* **WHAT THE TASK REQUIRES**
Below are some entries. Repeat exactly the lines from the one with "left elbow: (352, 260)" through the one with "right hip: (334, 271)", and only those.

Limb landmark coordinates
______

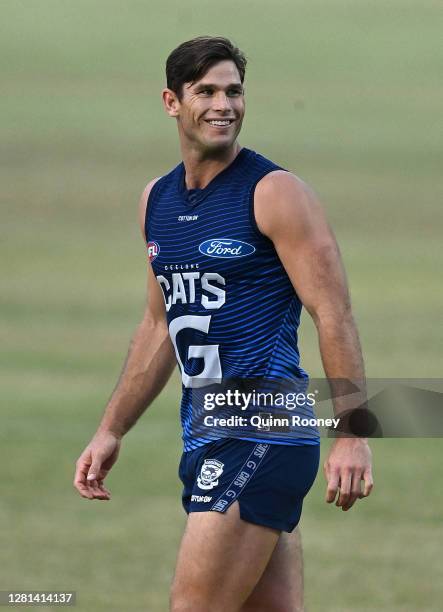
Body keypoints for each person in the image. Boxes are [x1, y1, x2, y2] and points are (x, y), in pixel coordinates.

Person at [74, 36, 373, 612]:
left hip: (263, 430)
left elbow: (332, 312)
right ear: (171, 101)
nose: (224, 104)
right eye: (206, 91)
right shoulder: (156, 200)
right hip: (207, 430)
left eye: (234, 91)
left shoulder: (275, 193)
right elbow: (159, 325)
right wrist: (112, 428)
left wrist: (354, 434)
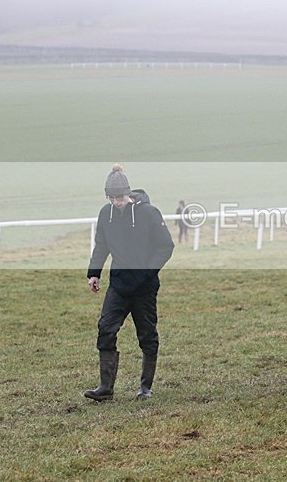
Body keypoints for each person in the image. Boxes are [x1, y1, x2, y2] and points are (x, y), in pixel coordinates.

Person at [84, 164, 175, 401]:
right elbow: (101, 244)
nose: (116, 202)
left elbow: (166, 246)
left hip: (144, 287)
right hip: (119, 286)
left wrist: (146, 272)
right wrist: (94, 273)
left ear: (129, 193)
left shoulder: (148, 213)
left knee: (147, 335)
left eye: (120, 197)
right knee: (105, 329)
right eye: (111, 198)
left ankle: (145, 388)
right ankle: (105, 389)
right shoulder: (106, 213)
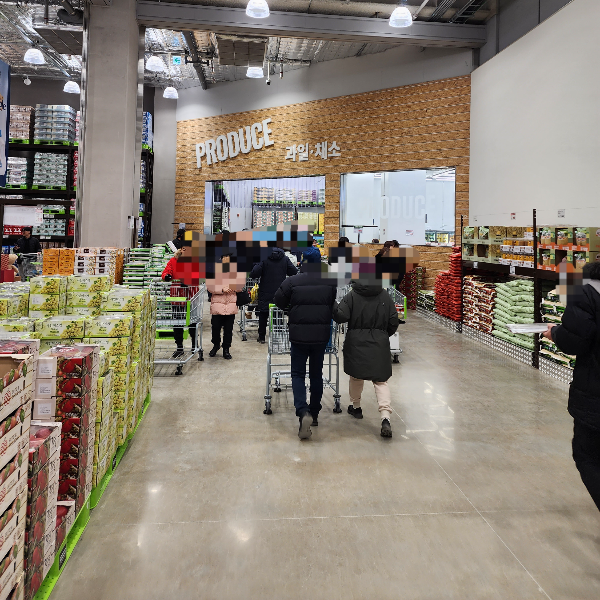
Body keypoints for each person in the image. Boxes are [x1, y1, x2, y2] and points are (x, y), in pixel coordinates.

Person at [544, 261, 600, 510]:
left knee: (587, 454)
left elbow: (575, 340)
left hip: (595, 392)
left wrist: (555, 332)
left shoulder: (587, 292)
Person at [274, 251, 337, 439]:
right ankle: (314, 413)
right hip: (320, 336)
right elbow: (331, 304)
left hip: (298, 336)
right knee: (316, 374)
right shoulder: (330, 282)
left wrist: (292, 309)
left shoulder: (292, 281)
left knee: (298, 374)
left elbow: (278, 300)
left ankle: (303, 412)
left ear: (302, 262)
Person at [333, 281, 399, 438]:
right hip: (379, 344)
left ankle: (356, 408)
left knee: (356, 377)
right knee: (381, 381)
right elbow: (393, 321)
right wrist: (382, 335)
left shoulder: (352, 296)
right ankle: (385, 417)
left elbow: (341, 316)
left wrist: (332, 303)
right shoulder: (385, 296)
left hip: (356, 343)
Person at [250, 247, 297, 344]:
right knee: (278, 313)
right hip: (280, 292)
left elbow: (254, 273)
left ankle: (262, 337)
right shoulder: (284, 258)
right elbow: (294, 272)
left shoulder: (264, 258)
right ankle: (277, 337)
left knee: (263, 314)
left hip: (265, 291)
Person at [161, 247, 200, 358]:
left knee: (193, 322)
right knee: (177, 322)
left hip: (191, 297)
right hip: (177, 297)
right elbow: (166, 271)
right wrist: (167, 276)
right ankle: (179, 347)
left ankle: (194, 345)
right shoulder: (173, 260)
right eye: (183, 249)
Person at [206, 254, 245, 360]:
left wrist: (232, 287)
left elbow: (241, 285)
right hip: (217, 305)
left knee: (228, 329)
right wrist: (222, 289)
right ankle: (216, 345)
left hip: (231, 304)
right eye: (225, 256)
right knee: (215, 328)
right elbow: (210, 286)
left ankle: (226, 348)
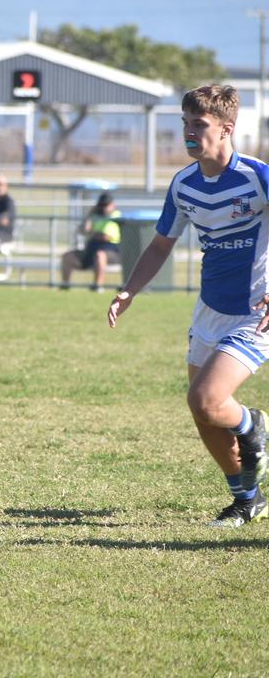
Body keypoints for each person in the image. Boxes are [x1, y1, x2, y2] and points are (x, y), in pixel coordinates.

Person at [108, 84, 269, 529]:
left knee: (207, 398)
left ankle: (254, 423)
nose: (188, 133)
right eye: (184, 124)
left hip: (256, 312)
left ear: (226, 129)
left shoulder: (258, 177)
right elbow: (161, 244)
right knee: (202, 412)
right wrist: (130, 289)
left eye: (198, 124)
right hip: (209, 311)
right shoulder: (184, 184)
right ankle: (247, 498)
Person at [60, 192, 121, 292]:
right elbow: (82, 230)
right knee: (67, 257)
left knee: (100, 255)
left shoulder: (116, 216)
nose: (103, 208)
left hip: (110, 250)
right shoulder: (95, 216)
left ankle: (97, 286)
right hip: (91, 249)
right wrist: (90, 214)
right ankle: (65, 286)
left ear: (113, 205)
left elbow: (105, 237)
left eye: (106, 205)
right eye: (101, 205)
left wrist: (92, 233)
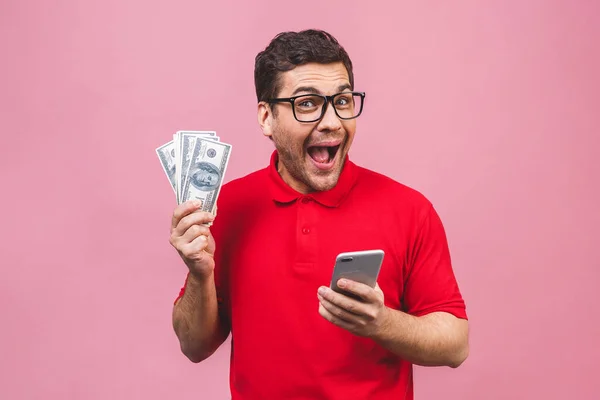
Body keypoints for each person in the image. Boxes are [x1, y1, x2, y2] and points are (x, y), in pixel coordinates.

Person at [169, 29, 469, 400]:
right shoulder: (229, 206)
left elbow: (456, 345)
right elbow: (193, 346)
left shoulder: (410, 209)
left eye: (342, 101)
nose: (331, 121)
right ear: (266, 117)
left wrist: (381, 322)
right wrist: (200, 273)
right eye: (307, 104)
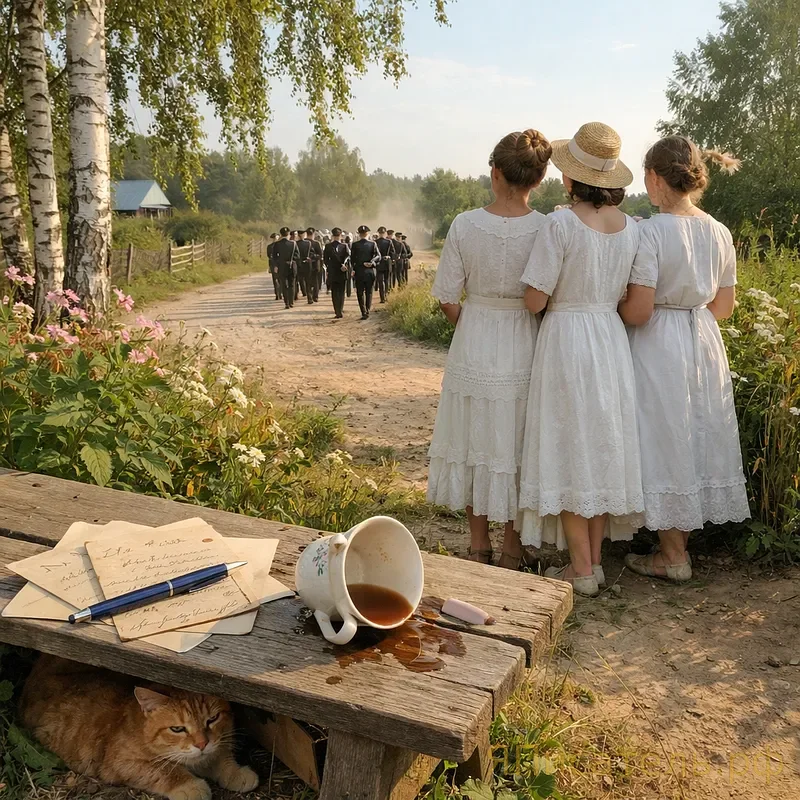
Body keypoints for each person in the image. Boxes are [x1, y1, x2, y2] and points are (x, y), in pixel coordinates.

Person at [517, 122, 644, 597]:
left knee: (570, 446)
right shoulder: (633, 229)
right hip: (609, 339)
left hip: (568, 337)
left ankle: (582, 569)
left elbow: (534, 299)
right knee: (597, 447)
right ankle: (591, 563)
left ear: (572, 179)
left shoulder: (561, 224)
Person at [619, 136, 749, 582]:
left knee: (664, 434)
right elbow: (724, 306)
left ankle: (672, 555)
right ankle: (676, 548)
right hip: (703, 335)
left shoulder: (650, 231)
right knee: (696, 432)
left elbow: (637, 309)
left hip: (660, 337)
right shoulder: (719, 230)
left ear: (655, 179)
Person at [427, 129, 552, 569]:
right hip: (526, 335)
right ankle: (513, 549)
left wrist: (471, 321)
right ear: (537, 180)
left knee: (474, 437)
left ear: (495, 172)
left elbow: (446, 295)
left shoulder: (464, 224)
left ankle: (478, 546)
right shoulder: (547, 227)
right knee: (518, 441)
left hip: (475, 334)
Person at [350, 224, 381, 319]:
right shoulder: (373, 244)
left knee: (360, 292)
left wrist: (353, 270)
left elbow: (352, 260)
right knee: (369, 292)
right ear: (368, 233)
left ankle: (363, 311)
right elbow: (378, 256)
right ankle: (367, 310)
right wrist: (372, 263)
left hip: (359, 272)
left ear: (359, 234)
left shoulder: (355, 245)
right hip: (369, 271)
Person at [324, 227, 350, 319]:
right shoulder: (329, 246)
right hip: (334, 271)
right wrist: (330, 267)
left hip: (340, 271)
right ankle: (338, 311)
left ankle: (339, 310)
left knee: (339, 291)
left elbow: (348, 258)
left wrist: (345, 265)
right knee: (337, 291)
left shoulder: (344, 246)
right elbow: (325, 260)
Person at [272, 227, 299, 309]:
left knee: (284, 284)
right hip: (292, 265)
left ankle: (286, 303)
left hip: (281, 266)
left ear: (281, 234)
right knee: (292, 284)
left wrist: (276, 265)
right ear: (289, 234)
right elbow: (297, 256)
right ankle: (291, 302)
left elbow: (274, 256)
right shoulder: (293, 243)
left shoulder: (277, 244)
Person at [375, 227, 395, 303]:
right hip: (386, 262)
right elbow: (392, 253)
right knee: (386, 280)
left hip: (379, 263)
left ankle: (383, 297)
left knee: (381, 281)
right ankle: (386, 296)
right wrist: (391, 259)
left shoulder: (375, 242)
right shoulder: (389, 242)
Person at [306, 227, 323, 303]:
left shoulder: (305, 243)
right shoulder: (316, 243)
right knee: (315, 281)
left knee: (308, 281)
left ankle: (310, 297)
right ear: (313, 234)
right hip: (315, 264)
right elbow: (320, 255)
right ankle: (315, 296)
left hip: (309, 264)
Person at [267, 233, 281, 301]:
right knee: (275, 280)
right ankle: (277, 294)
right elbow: (269, 256)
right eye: (274, 238)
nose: (275, 239)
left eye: (276, 238)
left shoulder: (281, 245)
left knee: (281, 279)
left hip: (281, 264)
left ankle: (281, 292)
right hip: (273, 264)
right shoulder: (269, 246)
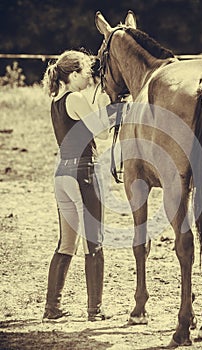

______

* **OUTPUT OF THE EXERCISE**
left elbow: (352, 260)
right knee: (369, 292)
right ear: (368, 233)
left ankle: (363, 311)
right elbow: (378, 256)
right ankle: (367, 310)
right wrist: (372, 263)
left hip: (359, 272)
left ear: (359, 234)
left shoulder: (355, 245)
right hip: (369, 271)
Person at [324, 227, 350, 319]:
right shoulder: (329, 246)
right hip: (334, 271)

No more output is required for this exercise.